Finding quality writing time is like carving precious stone from the walls of a mine. My job as a trainer in a corporate environment completely absorbs my mind and creative energy during the day. Arriving home between 6:30 and 7:00 p.m., I’m brain dead. Whatever thoughts I had about writing during the evening are gone, and all I can motivate myself to do is eat dinner, grab a glass of wine, and plop myself in front of something mindless recorded on the DVR. Wasted time? Perhaps. But I can tell you that trying to write when I’m that brain dead is just not productive.
So what’s a writer to do?
For quality time, my particular schedule favors the dark hours of predawn, so most weekday mornings, I set my alarm for 4:30 a.m. Yes, that is as grueling as it sounds. I am not a morning person, so this schedule requires enormous commitment and will on my part. It takes me 15 minutes to actually roll out of bed, toss on some clothes, splash cold water on my face, and shuffle to the coffee maker in the kitchen, which (thankfully!) is programmed to be brewed and waiting for me. Sucking down my caffeine infusion, I make my way to my office, squinting and blinking as I turn on the bright overhead light.
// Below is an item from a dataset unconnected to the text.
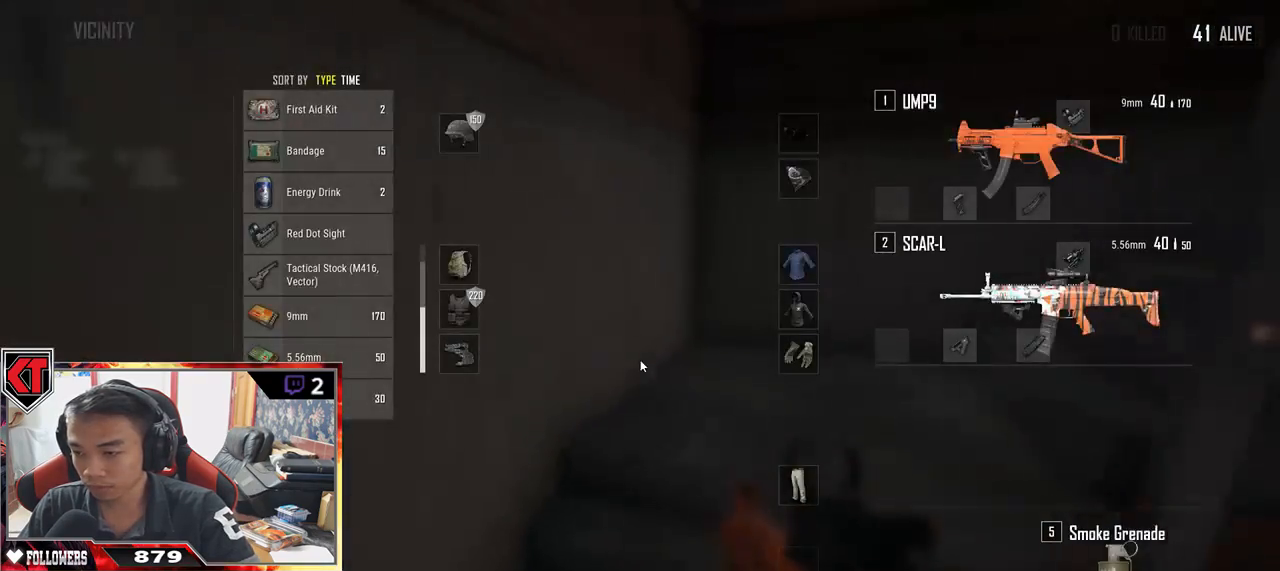
{"keys": ["w"], "mouse": [], "events": [[184, "tab", "down"], [284, "tab", "up"]]}
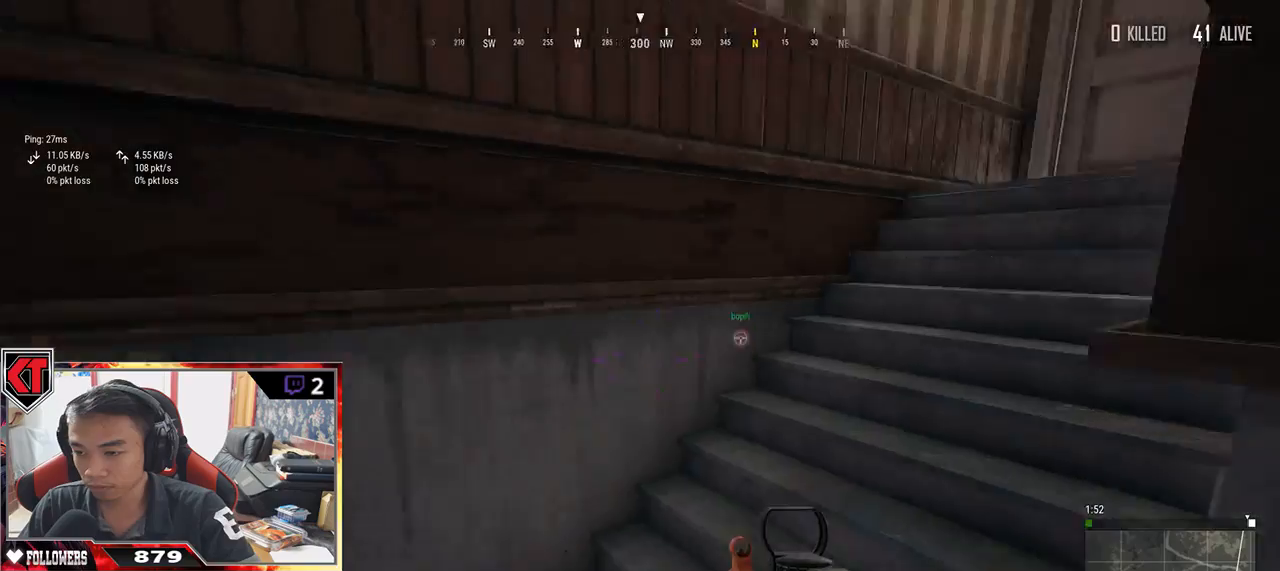
{"keys": ["shift", "w"], "mouse": [], "events": [[134, "shift", "down"]]}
Once at my desk, I have 30 minutes to write, respond to email that came in the day before, and take care of personal business. Social media? Forget it! No time for that, even if I wanted to. I have to be careful not to get caught up with email, or distracted by reading online articles. If I focus, I can get in 500 words before my alarm chimes telling me it’s time to get ready for work — right about the time my brain is waking up and creative juices are beginning to flow. It takes nearly as much commitment and will to leave my desk as it does to arrive at it in the first place.
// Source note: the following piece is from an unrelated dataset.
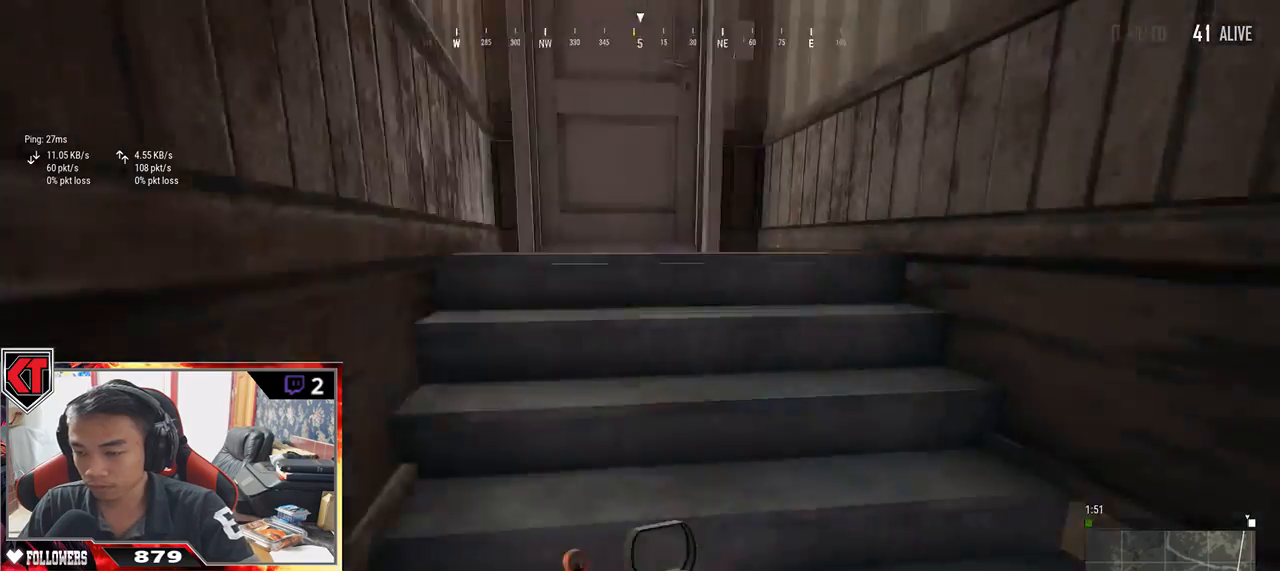
{"keys": ["f"], "mouse": [], "events": [[384, "shift", "up"], [450, "f", "down"], [450, "w", "up"]]}
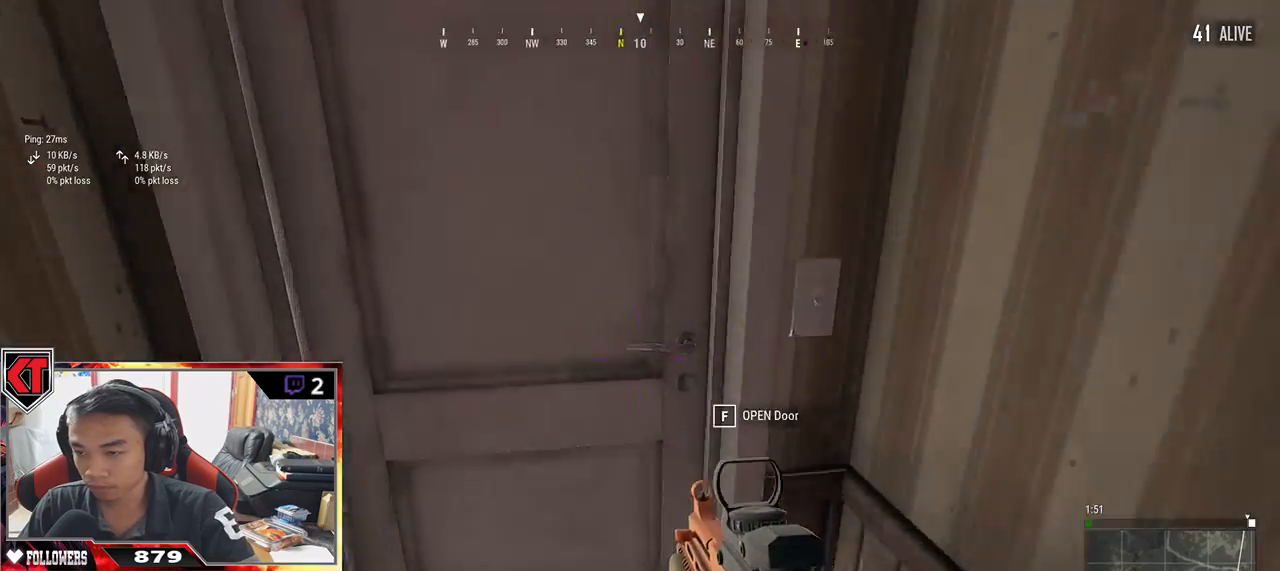
{"keys": ["w"], "mouse": [], "events": [[50, "a", "down"], [50, "f", "up"], [84, "f", "down"], [184, "f", "up"], [317, "a", "up"], [317, "w", "down"]]}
There’s lunchtime, of course — if I’m disciplined and eat quickly, I can chisel out 10 or 15 minutes of writing time. Case in point, I’ve drafted this post over the course of several lunch breaks (picture me sitting in my pretty little red Prius in a parking lot with my iPad on my lap) and am finishing it up at 5:00 a.m. I can also carve out time on the weekends, between taking care of household business, gardening, and socializing.
I figure that at this rate, I’ll be finished with the first draft of my next memoir sometime around February of next year. That’s not so bad. The trick, for me, is to stay positive and focused, learn to dive quickly into creative mode, and write in short bursts.
What about you? Are you challenged for writing time? How do you manage to find that precious quality time?